Written task —
Where the records below show a line containing "2. Распаковывыем на", start copying; end with the line containing "flutter config --enable-web", and copy it too.

━━ Supplied material

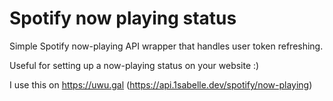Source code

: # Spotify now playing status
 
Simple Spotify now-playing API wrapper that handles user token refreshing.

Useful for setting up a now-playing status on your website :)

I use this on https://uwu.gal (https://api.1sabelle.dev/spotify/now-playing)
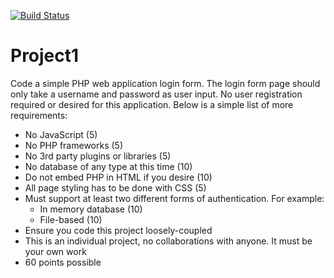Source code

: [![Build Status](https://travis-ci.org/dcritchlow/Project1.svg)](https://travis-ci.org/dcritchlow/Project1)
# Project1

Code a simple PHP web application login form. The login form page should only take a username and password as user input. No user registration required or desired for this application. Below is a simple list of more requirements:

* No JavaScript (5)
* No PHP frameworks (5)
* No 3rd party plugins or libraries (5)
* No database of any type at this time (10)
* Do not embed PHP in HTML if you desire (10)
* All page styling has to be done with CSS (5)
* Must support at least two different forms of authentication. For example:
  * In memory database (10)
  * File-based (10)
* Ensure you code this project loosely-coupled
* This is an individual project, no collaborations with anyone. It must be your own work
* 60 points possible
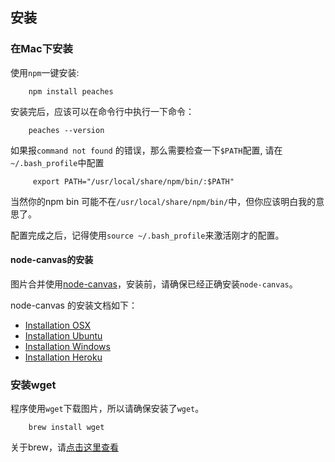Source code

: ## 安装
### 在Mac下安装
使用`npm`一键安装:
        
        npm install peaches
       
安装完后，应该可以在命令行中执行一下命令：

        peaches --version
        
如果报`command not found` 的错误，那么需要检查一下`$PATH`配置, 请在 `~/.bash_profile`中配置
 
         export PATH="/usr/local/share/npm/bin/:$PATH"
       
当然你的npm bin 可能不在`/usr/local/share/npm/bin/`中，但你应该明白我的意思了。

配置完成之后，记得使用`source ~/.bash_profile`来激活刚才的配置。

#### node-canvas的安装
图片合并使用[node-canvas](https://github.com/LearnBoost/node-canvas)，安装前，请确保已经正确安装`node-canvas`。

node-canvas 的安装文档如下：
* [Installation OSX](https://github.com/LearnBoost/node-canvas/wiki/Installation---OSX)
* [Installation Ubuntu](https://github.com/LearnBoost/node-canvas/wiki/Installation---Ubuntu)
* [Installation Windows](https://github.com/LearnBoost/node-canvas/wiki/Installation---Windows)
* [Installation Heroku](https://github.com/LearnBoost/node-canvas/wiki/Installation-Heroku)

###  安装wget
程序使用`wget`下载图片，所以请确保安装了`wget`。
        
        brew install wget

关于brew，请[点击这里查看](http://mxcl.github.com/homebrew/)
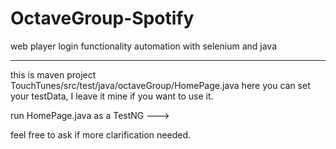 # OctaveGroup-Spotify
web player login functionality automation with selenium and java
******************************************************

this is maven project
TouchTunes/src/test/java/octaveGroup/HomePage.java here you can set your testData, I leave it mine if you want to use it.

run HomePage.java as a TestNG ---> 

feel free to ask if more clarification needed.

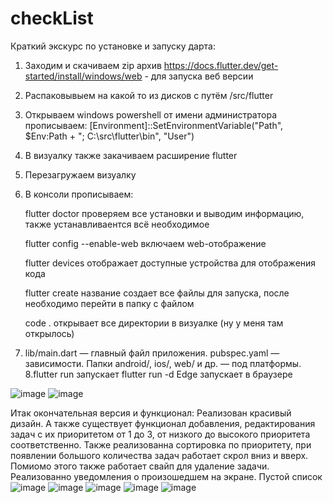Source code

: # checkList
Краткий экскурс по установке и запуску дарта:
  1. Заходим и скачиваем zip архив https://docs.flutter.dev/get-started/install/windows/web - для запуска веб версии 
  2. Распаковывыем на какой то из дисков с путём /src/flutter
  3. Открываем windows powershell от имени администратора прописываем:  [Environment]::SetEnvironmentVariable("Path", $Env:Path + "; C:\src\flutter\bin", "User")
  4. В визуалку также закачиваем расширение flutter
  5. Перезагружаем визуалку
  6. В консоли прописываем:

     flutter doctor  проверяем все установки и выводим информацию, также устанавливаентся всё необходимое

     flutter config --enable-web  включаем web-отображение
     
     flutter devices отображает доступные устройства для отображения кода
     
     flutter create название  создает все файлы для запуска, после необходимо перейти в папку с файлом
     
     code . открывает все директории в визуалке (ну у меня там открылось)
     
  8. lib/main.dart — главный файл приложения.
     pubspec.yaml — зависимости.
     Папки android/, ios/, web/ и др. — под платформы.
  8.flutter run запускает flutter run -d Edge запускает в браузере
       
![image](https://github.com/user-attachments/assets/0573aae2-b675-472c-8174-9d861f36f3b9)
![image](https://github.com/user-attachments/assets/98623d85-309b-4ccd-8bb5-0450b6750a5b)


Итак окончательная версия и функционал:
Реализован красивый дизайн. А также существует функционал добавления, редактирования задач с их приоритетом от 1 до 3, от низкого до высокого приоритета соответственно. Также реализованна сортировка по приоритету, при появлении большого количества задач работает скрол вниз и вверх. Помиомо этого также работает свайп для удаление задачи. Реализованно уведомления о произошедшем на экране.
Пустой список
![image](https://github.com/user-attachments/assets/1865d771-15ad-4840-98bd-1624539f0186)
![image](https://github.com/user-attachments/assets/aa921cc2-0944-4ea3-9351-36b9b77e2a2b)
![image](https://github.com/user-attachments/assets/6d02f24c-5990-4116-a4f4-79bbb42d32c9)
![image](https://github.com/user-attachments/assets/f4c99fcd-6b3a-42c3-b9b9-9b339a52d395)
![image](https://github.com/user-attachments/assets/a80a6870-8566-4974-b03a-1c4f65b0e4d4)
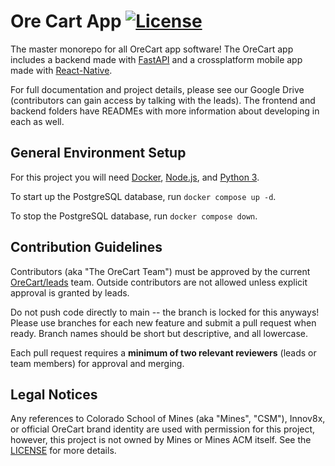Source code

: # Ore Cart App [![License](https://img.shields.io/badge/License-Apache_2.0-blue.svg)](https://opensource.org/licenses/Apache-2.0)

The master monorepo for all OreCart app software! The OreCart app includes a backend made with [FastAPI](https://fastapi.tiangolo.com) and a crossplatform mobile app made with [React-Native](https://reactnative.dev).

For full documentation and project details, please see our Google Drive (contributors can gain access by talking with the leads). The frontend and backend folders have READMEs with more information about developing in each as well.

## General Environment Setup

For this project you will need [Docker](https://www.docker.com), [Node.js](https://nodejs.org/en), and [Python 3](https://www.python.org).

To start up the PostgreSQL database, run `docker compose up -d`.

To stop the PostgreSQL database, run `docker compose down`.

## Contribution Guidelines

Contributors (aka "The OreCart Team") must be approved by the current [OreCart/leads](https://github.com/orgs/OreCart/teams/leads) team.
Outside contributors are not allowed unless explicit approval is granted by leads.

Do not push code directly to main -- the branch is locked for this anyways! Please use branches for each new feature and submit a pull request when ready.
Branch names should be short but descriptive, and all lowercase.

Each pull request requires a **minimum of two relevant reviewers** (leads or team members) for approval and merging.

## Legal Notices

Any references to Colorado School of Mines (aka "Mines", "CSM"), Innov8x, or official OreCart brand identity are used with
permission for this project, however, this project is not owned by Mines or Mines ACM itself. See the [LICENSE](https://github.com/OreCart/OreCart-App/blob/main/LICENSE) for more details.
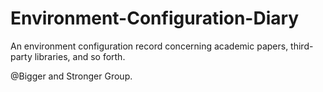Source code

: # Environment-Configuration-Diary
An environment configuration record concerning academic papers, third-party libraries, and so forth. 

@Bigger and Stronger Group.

━━━━

Output for this task —
  2. Распаковывыем на какой то из дисков с путём /src/flutter
  3. Открываем windows powershell от имени администратора прописываем:  [Environment]::SetEnvironmentVariable("Path", $Env:Path + "; C:\src\flutter\bin", "User")
  4. В визуалку также закачиваем расширение flutter
  5. Перезагружаем визуалку
  6. В консоли прописываем:

     flutter doctor  проверяем все установки и выводим информацию, также устанавливаентся всё необходимое

     flutter config --enable-web  включаем web-отображение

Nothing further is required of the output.